__TASK 1__: Count the lines of the records below that contain the word "cross", and give only the number.

__SOURCE TEXT__:
PyTorch for Deep Learning - From Tensors to ANN Training
PyTorch for Deep Learning - From Tensors to ANN Training.
After NLP libraries, I moved into deep learning foundations and learned how PyTorch helps build neural networks using tensors, autograd, training loops, DataLoader, GPU training and hyperparameter tuning.
PyTorch for deep learning became the first practical step for me before going into RNNs and modern NLP architectures. Until now, I was mostly working with preprocessing, embeddings and NLP libraries. But to understand deep learning for NLP properly, I needed to understand how neural networks are actually built, trained, improved and debugged.
My rough understanding is this: PyTorch is one of the best libraries for learning and coding deep learning because it feels close to normal Python while still giving powerful tools for tensors, automatic differentiation, GPU training and neural network building. In these notebooks, I started from basics, moved to tensors, learned autograd, wrote a training pipeline, used Dataset and DataLoader, trained an ANN on GPU, noticed overfitting and then tried improvements and hyperparameter tuning.
This topic was important because I did not want deep learning to feel like a black box. I wanted to see how data becomes tensors, how forward pass works, how loss is calculated, how gradients are created, and how optimizer updates the model parameters.

__RECORDS FOR THE TASK__:
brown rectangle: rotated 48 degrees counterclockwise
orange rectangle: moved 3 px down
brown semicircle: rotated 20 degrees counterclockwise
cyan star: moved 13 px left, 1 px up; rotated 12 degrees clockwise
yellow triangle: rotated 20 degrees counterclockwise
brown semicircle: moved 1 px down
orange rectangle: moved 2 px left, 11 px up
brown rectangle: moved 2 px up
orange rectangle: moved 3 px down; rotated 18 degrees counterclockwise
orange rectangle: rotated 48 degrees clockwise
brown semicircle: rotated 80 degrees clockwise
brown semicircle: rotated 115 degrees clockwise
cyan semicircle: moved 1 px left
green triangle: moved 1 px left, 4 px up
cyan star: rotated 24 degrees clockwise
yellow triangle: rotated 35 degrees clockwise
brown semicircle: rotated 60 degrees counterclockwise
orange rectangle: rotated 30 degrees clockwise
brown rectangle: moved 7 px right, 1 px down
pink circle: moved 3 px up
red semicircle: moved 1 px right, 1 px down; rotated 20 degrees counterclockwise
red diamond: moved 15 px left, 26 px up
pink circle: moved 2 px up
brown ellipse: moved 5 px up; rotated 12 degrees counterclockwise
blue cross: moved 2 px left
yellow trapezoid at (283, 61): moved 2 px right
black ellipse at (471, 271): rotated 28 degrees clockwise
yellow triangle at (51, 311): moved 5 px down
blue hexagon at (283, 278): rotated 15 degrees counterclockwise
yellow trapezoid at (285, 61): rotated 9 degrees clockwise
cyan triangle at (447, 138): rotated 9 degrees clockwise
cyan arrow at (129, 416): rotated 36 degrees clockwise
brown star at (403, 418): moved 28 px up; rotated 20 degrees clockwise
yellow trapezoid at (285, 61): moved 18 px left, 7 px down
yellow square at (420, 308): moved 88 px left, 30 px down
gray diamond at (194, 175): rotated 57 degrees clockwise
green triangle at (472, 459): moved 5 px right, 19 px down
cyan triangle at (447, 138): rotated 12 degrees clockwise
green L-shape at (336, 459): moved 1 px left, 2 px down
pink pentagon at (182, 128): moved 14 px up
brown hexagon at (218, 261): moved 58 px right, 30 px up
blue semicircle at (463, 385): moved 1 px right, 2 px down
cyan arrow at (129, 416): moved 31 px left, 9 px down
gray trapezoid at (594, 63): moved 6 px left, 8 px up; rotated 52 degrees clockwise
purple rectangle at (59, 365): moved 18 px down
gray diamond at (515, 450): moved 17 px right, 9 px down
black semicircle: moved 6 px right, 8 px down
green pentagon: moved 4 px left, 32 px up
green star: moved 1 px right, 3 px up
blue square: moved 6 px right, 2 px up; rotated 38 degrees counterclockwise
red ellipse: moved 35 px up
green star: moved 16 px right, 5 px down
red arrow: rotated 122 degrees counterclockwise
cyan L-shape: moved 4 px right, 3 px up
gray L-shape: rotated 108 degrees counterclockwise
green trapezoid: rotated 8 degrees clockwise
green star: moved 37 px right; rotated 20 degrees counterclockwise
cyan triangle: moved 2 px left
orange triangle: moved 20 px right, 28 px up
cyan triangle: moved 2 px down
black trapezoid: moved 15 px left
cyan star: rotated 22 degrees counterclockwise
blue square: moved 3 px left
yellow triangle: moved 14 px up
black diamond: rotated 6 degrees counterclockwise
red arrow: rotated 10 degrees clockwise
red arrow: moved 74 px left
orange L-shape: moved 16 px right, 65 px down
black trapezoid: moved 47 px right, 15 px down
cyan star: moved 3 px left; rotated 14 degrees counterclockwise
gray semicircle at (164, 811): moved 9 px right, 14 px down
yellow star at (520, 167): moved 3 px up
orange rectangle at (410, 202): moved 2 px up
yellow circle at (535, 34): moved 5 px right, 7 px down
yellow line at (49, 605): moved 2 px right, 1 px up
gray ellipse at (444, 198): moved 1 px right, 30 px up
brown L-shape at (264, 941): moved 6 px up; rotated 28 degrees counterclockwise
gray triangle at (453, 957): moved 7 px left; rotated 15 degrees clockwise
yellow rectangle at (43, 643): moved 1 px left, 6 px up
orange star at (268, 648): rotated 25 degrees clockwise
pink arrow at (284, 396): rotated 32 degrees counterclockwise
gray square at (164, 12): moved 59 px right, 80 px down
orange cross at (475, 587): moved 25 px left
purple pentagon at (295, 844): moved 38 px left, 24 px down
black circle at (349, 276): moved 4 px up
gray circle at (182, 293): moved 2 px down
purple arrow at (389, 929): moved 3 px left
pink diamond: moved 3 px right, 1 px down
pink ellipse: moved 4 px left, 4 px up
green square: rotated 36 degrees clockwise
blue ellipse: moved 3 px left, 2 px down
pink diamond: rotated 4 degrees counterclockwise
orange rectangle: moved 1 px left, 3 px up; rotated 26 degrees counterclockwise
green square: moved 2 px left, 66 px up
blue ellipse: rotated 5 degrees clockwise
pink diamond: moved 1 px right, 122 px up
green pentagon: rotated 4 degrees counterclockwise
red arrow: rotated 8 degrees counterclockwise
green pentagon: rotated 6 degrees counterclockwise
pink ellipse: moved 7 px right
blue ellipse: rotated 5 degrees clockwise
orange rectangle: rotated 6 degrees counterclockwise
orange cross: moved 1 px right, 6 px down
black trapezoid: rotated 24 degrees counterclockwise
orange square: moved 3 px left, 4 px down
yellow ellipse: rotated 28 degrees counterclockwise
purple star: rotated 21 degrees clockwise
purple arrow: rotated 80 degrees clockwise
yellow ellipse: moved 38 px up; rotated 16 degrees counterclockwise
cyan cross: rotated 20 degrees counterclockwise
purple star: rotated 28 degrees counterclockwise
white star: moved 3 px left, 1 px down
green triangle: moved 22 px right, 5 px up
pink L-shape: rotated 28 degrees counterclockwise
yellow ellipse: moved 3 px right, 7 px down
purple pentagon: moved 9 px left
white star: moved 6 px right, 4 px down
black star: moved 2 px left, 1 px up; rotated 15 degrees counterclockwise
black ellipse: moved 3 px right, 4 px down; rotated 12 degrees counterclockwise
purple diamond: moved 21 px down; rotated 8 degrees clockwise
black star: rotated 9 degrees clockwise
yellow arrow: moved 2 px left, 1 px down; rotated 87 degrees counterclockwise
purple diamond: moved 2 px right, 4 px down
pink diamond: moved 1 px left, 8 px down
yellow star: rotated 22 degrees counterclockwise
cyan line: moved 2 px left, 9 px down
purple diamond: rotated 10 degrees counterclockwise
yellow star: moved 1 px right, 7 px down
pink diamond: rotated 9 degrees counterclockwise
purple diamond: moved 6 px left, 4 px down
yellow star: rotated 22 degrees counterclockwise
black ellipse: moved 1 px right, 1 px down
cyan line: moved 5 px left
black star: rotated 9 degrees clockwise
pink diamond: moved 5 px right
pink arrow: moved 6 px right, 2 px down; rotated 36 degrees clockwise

__TASK 2__: Reproduce verbatim the passage of the PyTorch text above, starting with "My rough understanding" and going on through "improvements and hyperparameter tuning.".

__OUTPUT 1__: 4

__OUTPUT 2__:
My rough understanding is this: PyTorch is one of the best libraries for learning and coding deep learning because it feels close to normal Python while still giving powerful tools for tensors, automatic differentiation, GPU training and neural network building. In these notebooks, I started from basics, moved to tensors, learned autograd, wrote a training pipeline, used Dataset and DataLoader, trained an ANN on GPU, noticed overfitting and then tried improvements and hyperparameter tuning.